§ **WORK INSTRUCTIONS**: Return, from the material below, each line in which "SELECT" occurs.

┌──

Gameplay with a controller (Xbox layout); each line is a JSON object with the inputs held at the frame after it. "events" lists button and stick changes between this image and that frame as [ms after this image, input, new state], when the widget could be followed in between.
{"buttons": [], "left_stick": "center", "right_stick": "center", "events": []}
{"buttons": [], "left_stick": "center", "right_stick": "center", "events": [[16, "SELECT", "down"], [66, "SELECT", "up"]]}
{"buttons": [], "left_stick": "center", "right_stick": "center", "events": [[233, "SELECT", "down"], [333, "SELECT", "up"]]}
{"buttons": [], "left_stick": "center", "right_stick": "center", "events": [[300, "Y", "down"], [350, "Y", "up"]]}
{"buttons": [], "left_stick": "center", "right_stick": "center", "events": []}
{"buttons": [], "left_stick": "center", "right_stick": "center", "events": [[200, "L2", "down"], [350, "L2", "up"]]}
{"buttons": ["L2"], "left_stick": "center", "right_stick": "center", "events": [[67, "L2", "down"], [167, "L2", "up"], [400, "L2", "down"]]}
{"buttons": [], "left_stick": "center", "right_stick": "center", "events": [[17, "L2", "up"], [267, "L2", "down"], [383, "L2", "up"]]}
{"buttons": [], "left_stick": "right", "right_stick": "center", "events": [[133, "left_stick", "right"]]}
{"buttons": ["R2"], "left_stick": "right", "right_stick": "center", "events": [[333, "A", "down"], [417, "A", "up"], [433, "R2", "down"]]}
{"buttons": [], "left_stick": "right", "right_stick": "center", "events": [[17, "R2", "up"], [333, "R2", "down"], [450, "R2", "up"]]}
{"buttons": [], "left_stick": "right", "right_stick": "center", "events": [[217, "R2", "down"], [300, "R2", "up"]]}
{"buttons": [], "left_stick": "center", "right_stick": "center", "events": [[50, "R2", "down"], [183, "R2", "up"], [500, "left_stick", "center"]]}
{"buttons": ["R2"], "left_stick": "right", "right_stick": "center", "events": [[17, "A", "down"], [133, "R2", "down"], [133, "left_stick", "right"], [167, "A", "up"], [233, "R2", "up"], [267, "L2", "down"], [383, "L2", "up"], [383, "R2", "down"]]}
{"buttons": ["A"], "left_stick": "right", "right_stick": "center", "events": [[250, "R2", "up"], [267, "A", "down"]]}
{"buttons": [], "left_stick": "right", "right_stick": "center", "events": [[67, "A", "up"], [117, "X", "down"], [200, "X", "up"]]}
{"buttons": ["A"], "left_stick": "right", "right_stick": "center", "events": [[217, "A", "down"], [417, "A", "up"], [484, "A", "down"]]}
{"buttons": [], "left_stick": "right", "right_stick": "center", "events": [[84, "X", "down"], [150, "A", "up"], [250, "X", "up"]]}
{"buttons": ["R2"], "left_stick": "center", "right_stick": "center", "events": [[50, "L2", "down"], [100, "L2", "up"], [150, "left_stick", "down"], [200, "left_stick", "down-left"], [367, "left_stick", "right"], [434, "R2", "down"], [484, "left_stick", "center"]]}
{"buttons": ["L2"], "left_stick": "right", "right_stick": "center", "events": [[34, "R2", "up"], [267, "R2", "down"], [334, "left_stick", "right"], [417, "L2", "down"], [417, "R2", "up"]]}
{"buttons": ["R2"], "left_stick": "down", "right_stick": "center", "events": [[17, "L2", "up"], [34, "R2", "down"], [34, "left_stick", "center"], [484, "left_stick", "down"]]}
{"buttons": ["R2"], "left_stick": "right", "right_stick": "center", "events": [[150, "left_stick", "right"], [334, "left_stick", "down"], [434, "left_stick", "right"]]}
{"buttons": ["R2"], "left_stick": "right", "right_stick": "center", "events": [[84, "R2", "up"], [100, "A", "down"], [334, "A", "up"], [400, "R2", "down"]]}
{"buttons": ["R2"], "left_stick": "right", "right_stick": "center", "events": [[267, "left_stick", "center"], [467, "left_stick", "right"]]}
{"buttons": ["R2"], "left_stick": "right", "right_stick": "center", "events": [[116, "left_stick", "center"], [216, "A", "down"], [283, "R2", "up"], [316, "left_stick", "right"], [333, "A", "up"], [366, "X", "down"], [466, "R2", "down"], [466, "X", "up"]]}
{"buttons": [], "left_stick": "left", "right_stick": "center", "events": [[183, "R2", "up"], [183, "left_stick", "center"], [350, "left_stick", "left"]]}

└──

§ **REPLY TO THE TASK**:
{"buttons": [], "left_stick": "center", "right_stick": "center", "events": [[16, "SELECT", "down"], [66, "SELECT", "up"]]}
{"buttons": [], "left_stick": "center", "right_stick": "center", "events": [[233, "SELECT", "down"], [333, "SELECT", "up"]]}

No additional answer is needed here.